Wednesday, September 19, 2007
Ind. Decisions - Supreme Court decides one today
In Eusebio Kho, M.D. v. Deborah Pennington, et al., a 14-page opinion in which Boehm, J., concurs, Shepard, C.J., concurs in result with separate opinion, Sullivan, J., concurs in part and dissents in part with separate opinion in which Rucker, J., concurs, Justice Dickson writes for the majority:
The Indiana Medical Malpractice Act generally requires that actions for medical negligence against health care providers must first be submitted to and considered by a medical re-view panel. For limited purposes, the Act permits such actions to be contemporaneously filed in court, provided that the complaint contains no information that would allow the defendant provider(s) to be identified. We hold that the violation of this defendant identity confidentiality provision may be actionable. * * *
The Court of Appeals affirmed the trial court's grant of summary judgment against the doctor. Kho v. Pennington, 846 N.E.2d 1036, 1048 (Ind. Ct. App. 2006). We granted transfer to address one issue: whether violation of the defendant identity confidentiality provision of Indiana Code § 34-18-8-7 in the Indiana Medical Malpractice Act may give rise to an action for damages. As to all other issues, we decline review of the opinion of the Court of Appeals and summarily affirm. Ind. Appellate Rule 58(A)(2). * * *
Although the statutory requirement that the complaint not disclose the defendant's identity during the preliminary period of consideration by the medical review panel may be less than foolproof protection for the health care provider's good name and reputation, it serves a significant ameliorative function clearly intended by the legislature. We decline to countenance disregard of the provision.

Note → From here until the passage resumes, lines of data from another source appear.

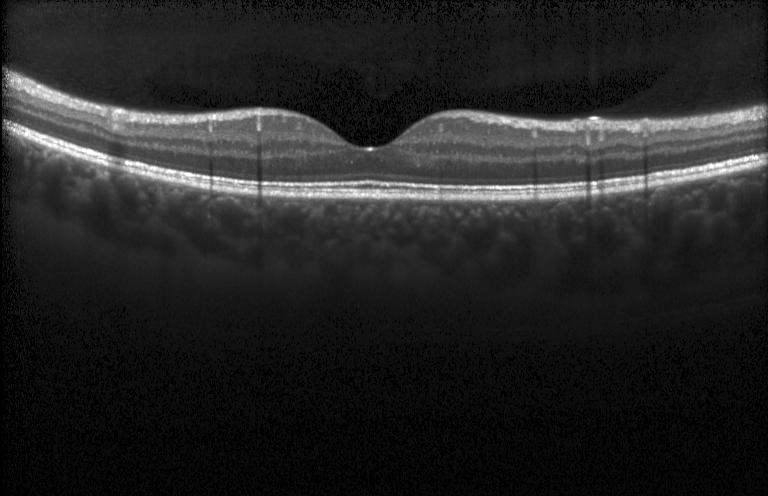

Optical coherence tomography scan. Spectral-domain OCT. Centered on the fovea. Acquired on a Heidelberg Spectralis.
Macular OCT: no choroidal neovascularization, no diabetic macular edema, and no drusen.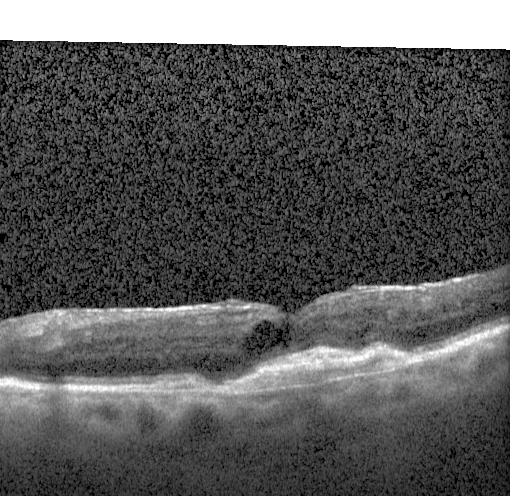 Retinal OCT B-scan
Assessment: a choroidal neovascular membrane.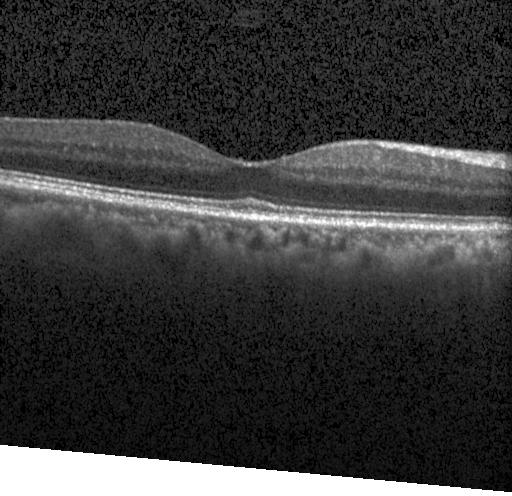
Finding: no CNV, DME, or drusen.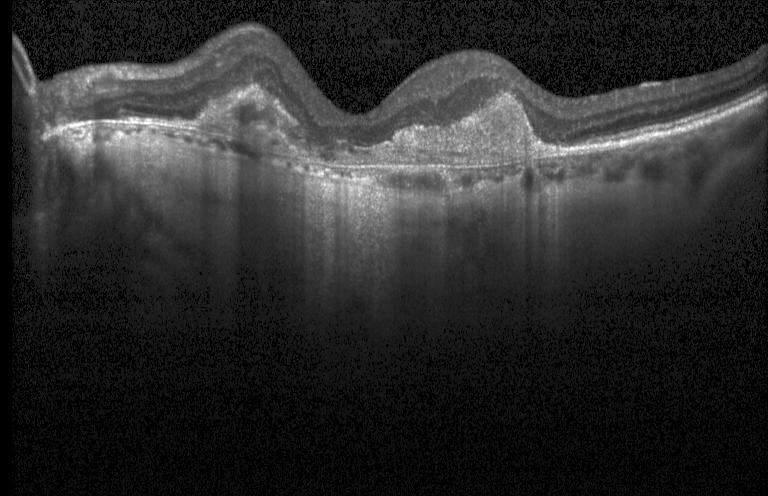 OCT B-scan. Impression: a choroidal neovascular membrane.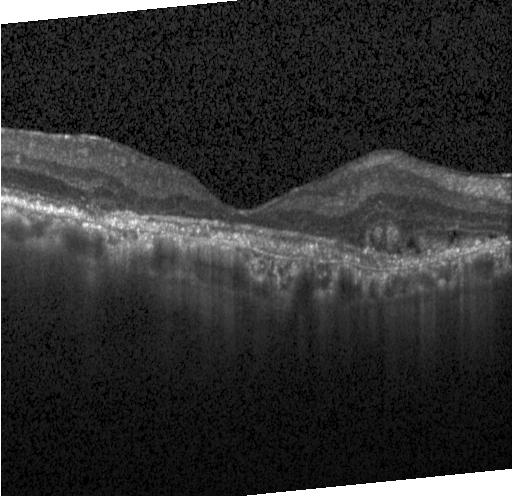

SD-OCT, optical coherence tomography scan, Heidelberg Spectralis OCT system. Finding: a choroidal neovascular membrane.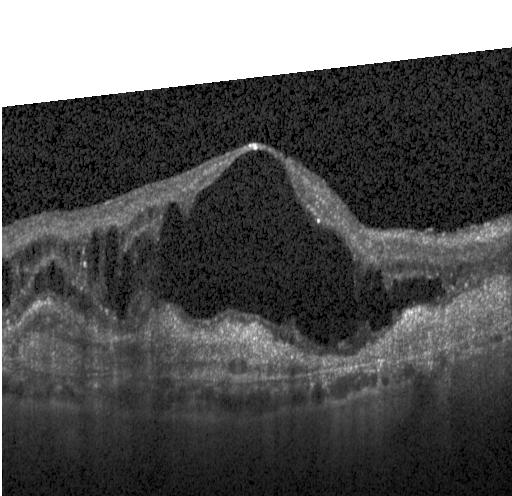
Optical coherence tomography scan.
This B-scan demonstrates a choroidal neovascular membrane.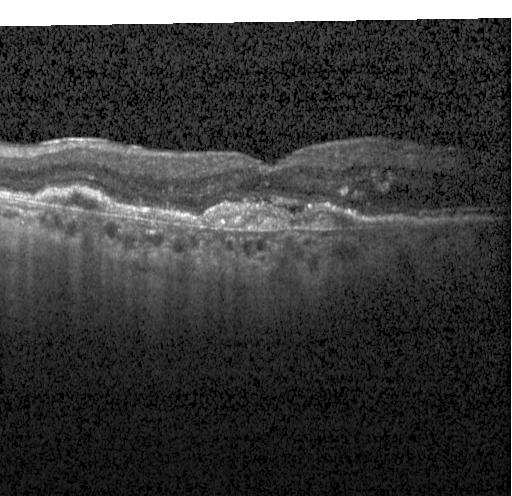
Heidelberg Spectralis OCT system, retinal OCT B-scan
Diagnosis: choroidal neovascularization.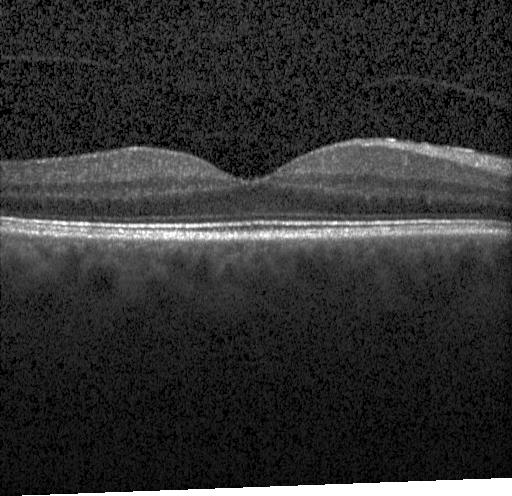

Finding: no CNV, DME, or drusen.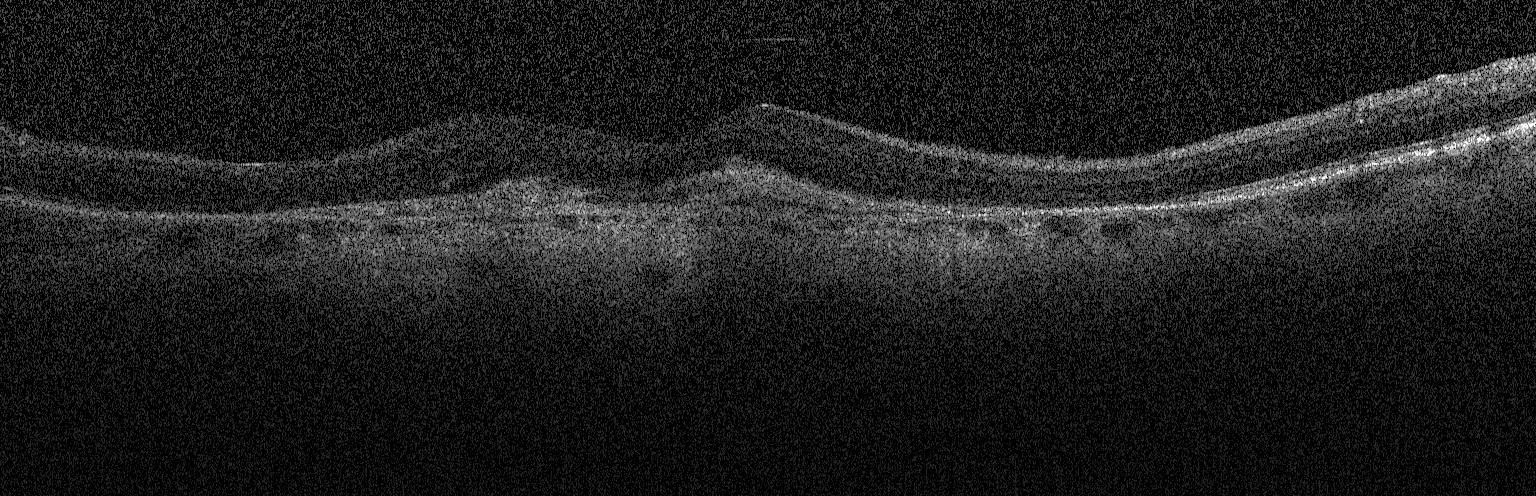
Centered on the fovea; spectral-domain optical coherence tomography; instrument: Heidelberg Spectralis; OCT line scan — This B-scan demonstrates choroidal neovascularization.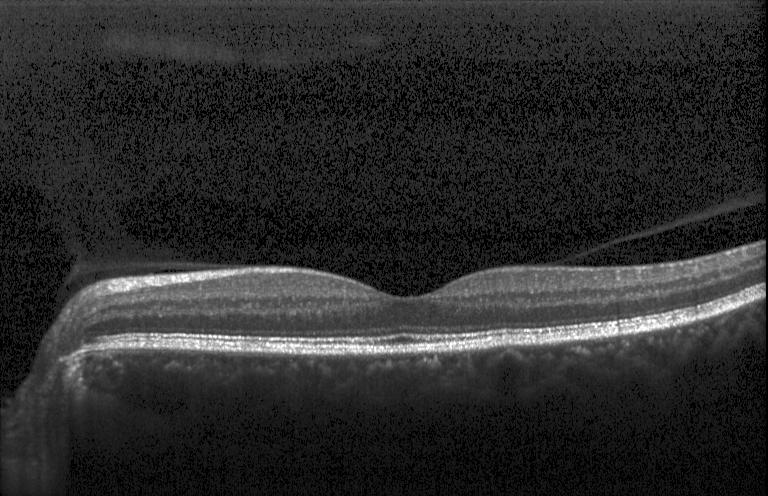
Assessment: no evidence of CNV, DME, or drusen.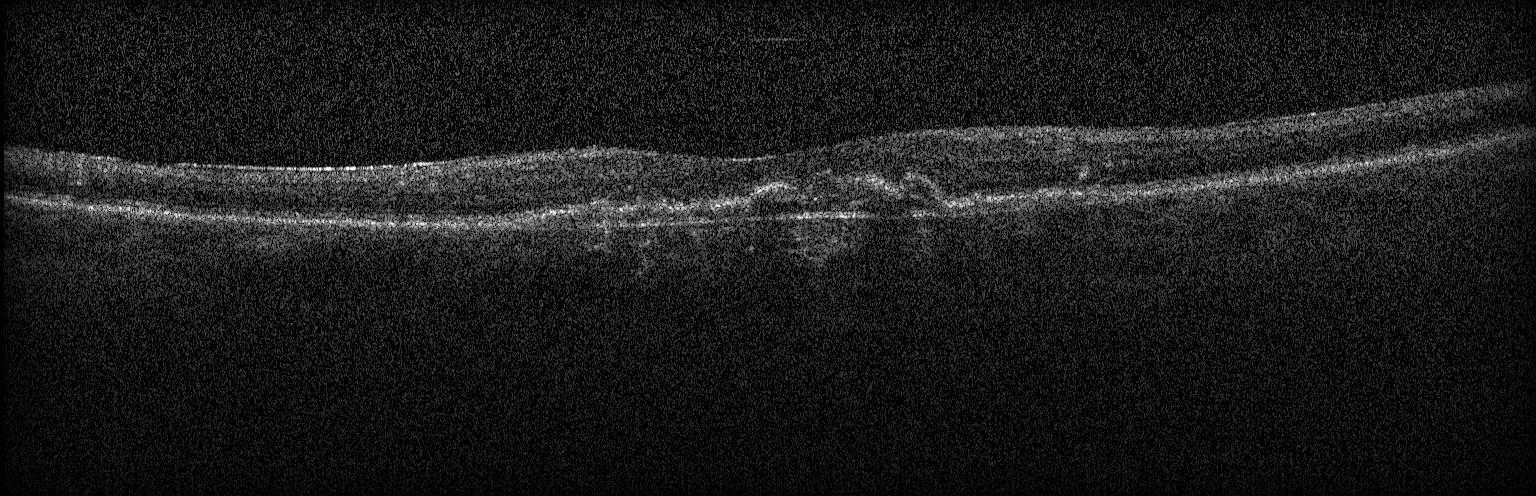

Acquired on a Heidelberg Spectralis, retinal OCT cross-section. Impression: a choroidal neovascular membrane.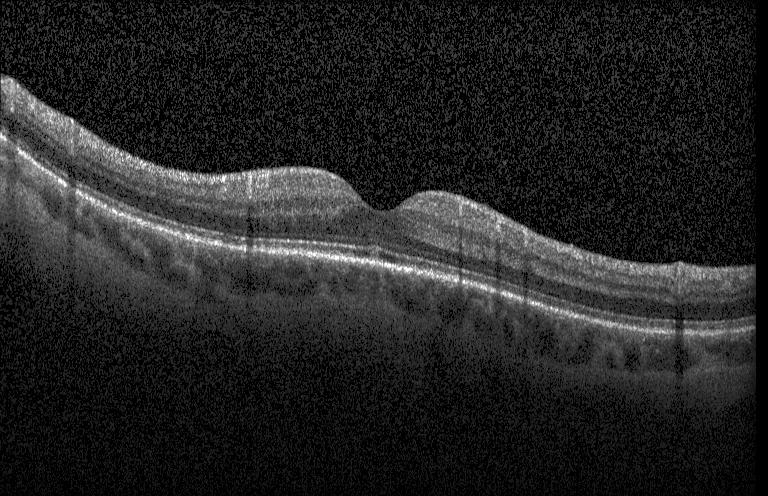 Finding: no evidence of choroidal neovascularization, diabetic macular edema, or drusen.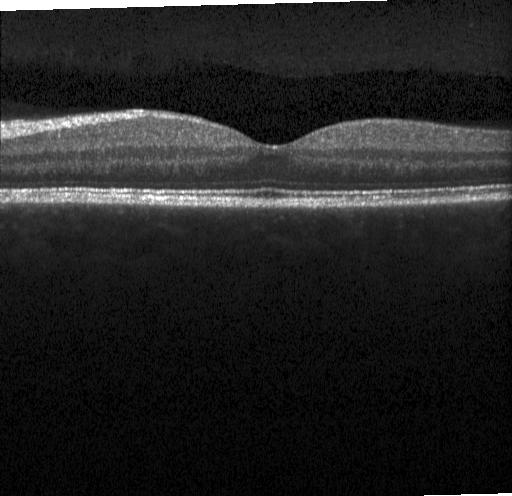

The scan shows no evidence of choroidal neovascularization, diabetic macular edema, or drusen.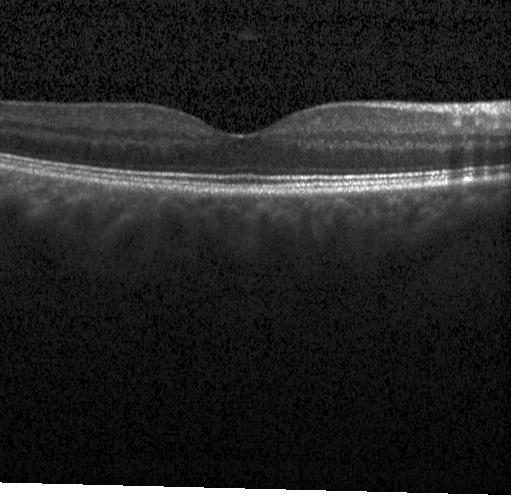

Finding: no choroidal neovascularization, no diabetic macular edema, and no drusen.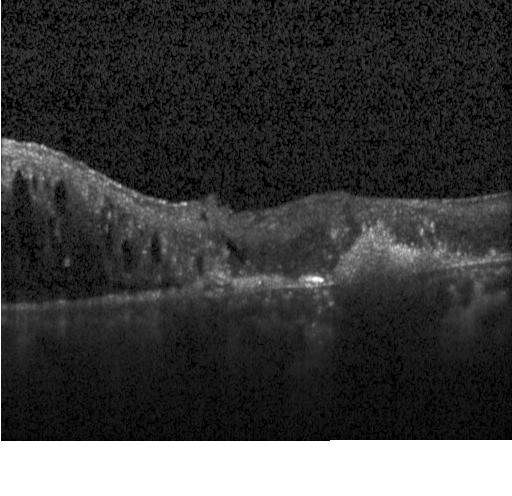 Assessment: a choroidal neovascular membrane.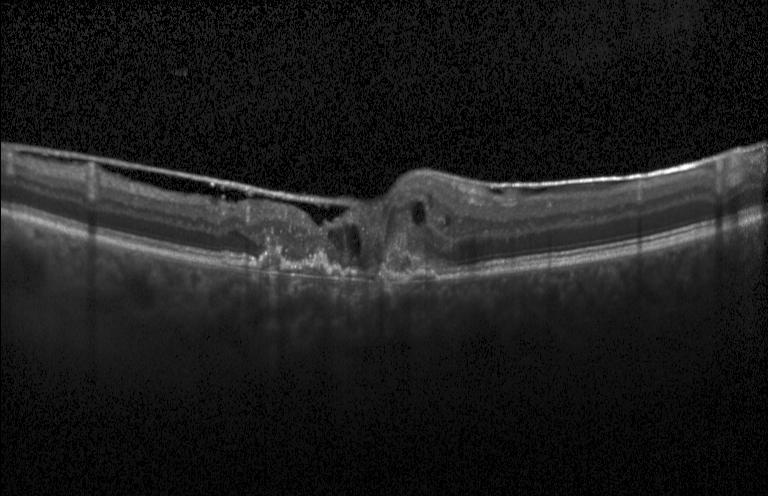
Finding: CNV.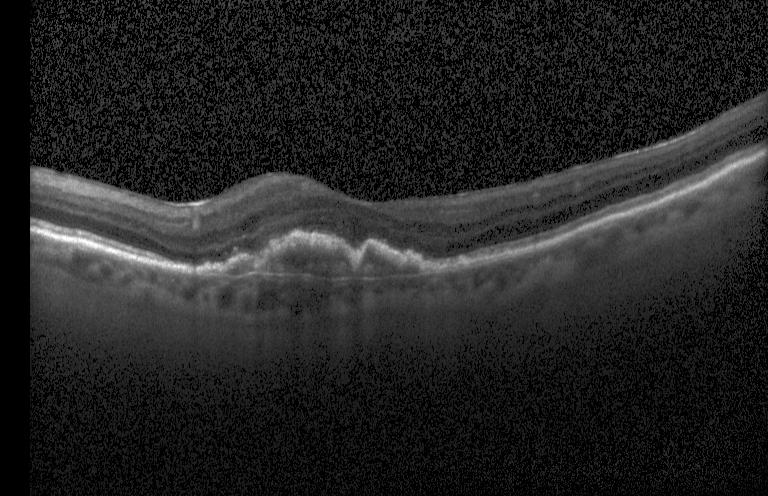 This B-scan demonstrates a choroidal neovascular membrane.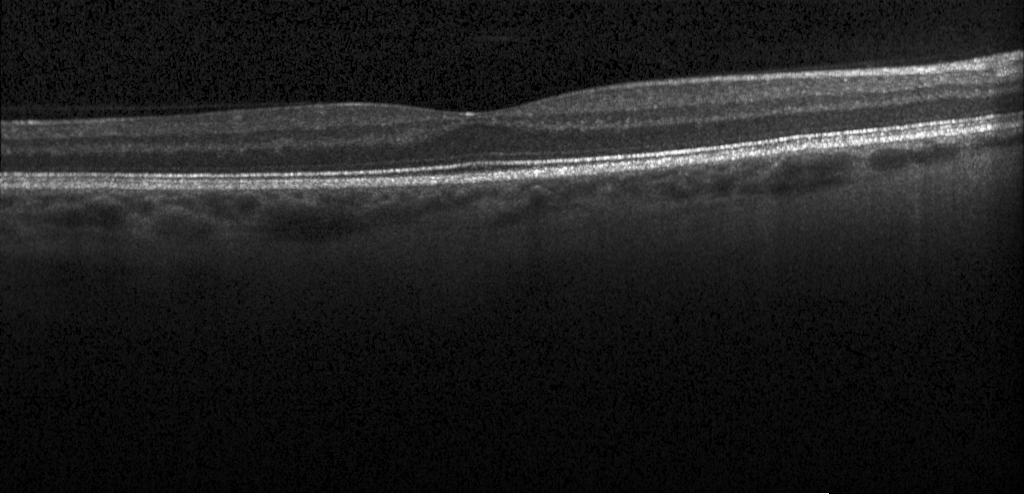

Impression: no CNV, DME, or drusen.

We hold that the doctor's claim against the malpractice claimant and her attorneys for violation of the statutory defendant identity confidentiality provision presents a cognizable negligence action for violation of an express statutory duty. The importance of the right to seek a remedy for harm to one's reputation has been safeguarded in Indiana since 1851 by Article 1, section 12, of the Indiana Constitution. Our decision today is consistent with the values thereby protected.
Separate from his statutory negligence claim, the doctor also contends that he is entitled to bring a private right of action for damages based on the same statutory violation. A violation of an obligation imposed by statute may give rise to a civil damage claim under traditional tort doctrine. * * * Because of the availability of a remedy for statutory negligence, however, we need not determine whether the statute creates a private cause of action.